Written by William P. Brown Reviewed By Nathan MacDonald

It has been observed that no book has suffered a more marked disjunction between traditional readings and modern historical-critical ones than the book of Psalms. The form-critical method of Gunkel and Mowinckel revealed the psalter’s cultic aspect, which stood far removed from its use in Christian piety and worship. Brown’s book is an attempt to restore the poetic and imaginative theological power to the church by an analysis of its metaphors. In Brown’s words,

this study is aimed at recapturing the imaginative and affective power of psalmic poetry, particularly the power of imagery, in order to uncover something of the psalms’ claim about what is truly real and theologically compelling (2).

The introduction provides a detailed, and well documented introduction to metaphor and theological imagination. Each subsequent chapter in the book examines a particular metaphor, tracing it through the psalms, noticing its theological purpose and interaction with other metaphors. There are numerous illustrations from archaeological finds in Israel and the ancient Near East which show iconic representations of what the psalmists put into words. The first couple of metaphors Brown examines are ‘refuge’ and ‘pathway’. According to Brown these are the two central metaphors in the psalms, which stand slightly at tension with one another, a tension that could be otherwise described as that between kingship and torah (17). Whilst each mutually informs and circumscribes the other, neither can be fully subsumed into the other. ‘Geometrically speaking, the Psalter is more an ellipse than a circle, it has two foci rather than a single centre’ (48). The following chapters demonstrate something of this bi-polar structure. Two chapters reflect on torah metaphors, from Psalm 1 and 19: the tree of life and solar imagery. Two chapters examine kingship metaphors: water and animals, both of which visibly demonstrate God’s rule. Finally, in two chapters Brown moves to images that reflect upon God himself. First considering personal metaphor, before turning to impersonal or inanimate metaphors. Finally, the juxtaposition of metaphors in Psalm 139 bring the book to a conclusion.

To summarise each chapter in such short measure is to hide the broad canvas that Brown often covers. The richness of the metaphors allows him to range across many psalms drawing in the wide diversity of ways in which an image appears. Thus, for example, in the fifth chapter we move from water’s chaotic role as enemy of God and the believer to its place as an image of refreshment. It is in this movement, and the tensions brought to the surface by it, that Brown shows us the theological richness and suggestiveness of the psalm’s iconic palate. And as he would no doubt confess his book has only begun to show some of the ways in which the psalmists use those colours to paint the life of the believer with God and the world.

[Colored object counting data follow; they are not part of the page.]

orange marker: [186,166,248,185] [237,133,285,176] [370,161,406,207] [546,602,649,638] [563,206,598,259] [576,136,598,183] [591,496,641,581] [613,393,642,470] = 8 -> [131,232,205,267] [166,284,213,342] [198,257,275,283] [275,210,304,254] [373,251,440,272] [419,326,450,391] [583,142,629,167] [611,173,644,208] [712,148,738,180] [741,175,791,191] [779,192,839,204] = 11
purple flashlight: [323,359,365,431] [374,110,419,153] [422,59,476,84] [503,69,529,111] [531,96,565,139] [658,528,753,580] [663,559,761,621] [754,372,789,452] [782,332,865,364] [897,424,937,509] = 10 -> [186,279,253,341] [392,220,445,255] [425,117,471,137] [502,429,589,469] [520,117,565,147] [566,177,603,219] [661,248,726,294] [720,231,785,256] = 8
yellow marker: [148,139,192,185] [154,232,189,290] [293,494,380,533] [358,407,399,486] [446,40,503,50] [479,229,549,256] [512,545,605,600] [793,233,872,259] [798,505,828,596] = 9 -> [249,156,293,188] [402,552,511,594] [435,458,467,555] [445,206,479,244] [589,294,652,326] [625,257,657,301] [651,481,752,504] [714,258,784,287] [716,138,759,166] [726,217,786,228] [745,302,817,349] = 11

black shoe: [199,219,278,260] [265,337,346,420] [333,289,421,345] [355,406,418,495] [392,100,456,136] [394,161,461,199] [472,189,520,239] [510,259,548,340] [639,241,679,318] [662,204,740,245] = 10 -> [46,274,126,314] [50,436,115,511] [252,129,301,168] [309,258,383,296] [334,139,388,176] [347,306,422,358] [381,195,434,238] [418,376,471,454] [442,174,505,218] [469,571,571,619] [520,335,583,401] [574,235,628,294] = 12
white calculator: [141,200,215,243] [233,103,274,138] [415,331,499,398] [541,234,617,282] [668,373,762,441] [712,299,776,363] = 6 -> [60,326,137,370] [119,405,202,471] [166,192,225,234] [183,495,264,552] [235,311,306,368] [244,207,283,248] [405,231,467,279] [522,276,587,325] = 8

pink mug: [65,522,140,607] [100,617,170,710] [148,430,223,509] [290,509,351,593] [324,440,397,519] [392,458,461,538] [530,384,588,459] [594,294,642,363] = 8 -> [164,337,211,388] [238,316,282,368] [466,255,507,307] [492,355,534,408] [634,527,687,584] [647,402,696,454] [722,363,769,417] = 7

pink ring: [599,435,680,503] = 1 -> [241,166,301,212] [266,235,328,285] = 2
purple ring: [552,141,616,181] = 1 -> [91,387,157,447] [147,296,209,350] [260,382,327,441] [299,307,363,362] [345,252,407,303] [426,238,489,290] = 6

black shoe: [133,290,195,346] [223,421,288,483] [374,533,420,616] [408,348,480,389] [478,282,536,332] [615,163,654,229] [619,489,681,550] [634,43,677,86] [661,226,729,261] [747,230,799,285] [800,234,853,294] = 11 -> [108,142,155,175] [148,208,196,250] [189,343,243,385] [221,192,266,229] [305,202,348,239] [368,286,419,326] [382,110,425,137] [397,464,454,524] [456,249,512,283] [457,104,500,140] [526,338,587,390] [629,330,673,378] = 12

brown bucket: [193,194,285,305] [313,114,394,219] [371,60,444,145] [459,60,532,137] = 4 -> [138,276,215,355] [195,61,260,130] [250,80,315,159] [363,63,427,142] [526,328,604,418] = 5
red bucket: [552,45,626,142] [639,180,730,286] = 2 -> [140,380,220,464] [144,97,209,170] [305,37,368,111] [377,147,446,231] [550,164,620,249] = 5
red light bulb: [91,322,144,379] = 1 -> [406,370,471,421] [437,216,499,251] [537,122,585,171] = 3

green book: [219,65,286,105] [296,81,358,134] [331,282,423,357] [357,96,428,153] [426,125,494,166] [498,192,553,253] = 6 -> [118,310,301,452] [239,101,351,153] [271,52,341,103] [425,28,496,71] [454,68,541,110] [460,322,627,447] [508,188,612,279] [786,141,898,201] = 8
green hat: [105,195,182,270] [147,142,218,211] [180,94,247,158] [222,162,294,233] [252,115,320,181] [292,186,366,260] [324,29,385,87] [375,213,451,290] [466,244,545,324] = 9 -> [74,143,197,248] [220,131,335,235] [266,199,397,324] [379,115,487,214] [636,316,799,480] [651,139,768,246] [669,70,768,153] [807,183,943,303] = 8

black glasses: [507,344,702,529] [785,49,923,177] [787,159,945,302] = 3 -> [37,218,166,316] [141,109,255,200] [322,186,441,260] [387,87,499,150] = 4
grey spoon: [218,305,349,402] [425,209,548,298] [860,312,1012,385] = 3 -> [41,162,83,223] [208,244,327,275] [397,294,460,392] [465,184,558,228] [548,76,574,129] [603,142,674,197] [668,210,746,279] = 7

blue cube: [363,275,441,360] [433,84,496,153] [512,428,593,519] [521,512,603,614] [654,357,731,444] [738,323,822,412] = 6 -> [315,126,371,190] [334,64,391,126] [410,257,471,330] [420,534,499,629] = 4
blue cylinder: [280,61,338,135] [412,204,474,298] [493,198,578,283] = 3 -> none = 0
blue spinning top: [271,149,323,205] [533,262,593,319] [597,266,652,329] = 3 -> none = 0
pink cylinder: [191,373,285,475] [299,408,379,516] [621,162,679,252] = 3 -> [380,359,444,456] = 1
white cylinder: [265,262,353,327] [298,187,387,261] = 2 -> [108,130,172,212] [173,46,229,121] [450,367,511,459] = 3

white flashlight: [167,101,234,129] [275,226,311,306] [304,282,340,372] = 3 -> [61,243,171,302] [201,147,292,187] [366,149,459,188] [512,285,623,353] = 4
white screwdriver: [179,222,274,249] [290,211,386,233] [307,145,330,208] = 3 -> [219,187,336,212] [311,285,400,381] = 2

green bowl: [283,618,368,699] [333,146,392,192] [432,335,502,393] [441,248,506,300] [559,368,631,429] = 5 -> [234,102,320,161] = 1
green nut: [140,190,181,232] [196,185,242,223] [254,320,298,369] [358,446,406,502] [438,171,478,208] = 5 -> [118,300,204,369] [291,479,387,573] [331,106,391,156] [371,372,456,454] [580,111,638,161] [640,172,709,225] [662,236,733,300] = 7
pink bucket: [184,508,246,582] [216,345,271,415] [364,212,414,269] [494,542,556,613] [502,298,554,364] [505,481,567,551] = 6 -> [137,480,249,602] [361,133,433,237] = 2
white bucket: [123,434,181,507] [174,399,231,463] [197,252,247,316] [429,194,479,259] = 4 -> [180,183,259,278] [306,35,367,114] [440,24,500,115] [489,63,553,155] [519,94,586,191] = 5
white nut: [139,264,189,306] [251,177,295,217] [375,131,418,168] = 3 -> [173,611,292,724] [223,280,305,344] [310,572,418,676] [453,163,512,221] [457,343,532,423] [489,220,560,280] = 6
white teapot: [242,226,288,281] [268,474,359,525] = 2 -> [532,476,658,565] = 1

This is a work that will appeal to anyone interested in the theological appropriation of the psalms: scholar, theological student and pastor. It is the latter particularly who will probably benefit most from the work for I cannot imagine any minister reading this work and not feeling compelled to preach a series on the psalms and provided with many of the central themes for those sermons. Brown has made an effort to accommodate all his potential readers, not only are there over twenty illustrations, but also every psalm discussed in detail is cited and all Hebrew words are transliterated. Those examining the psalms in a more academic context will not be disappointed either for this book is thoroughly documented with forty-five pages of notes at the end and a full scripture, name and subject index.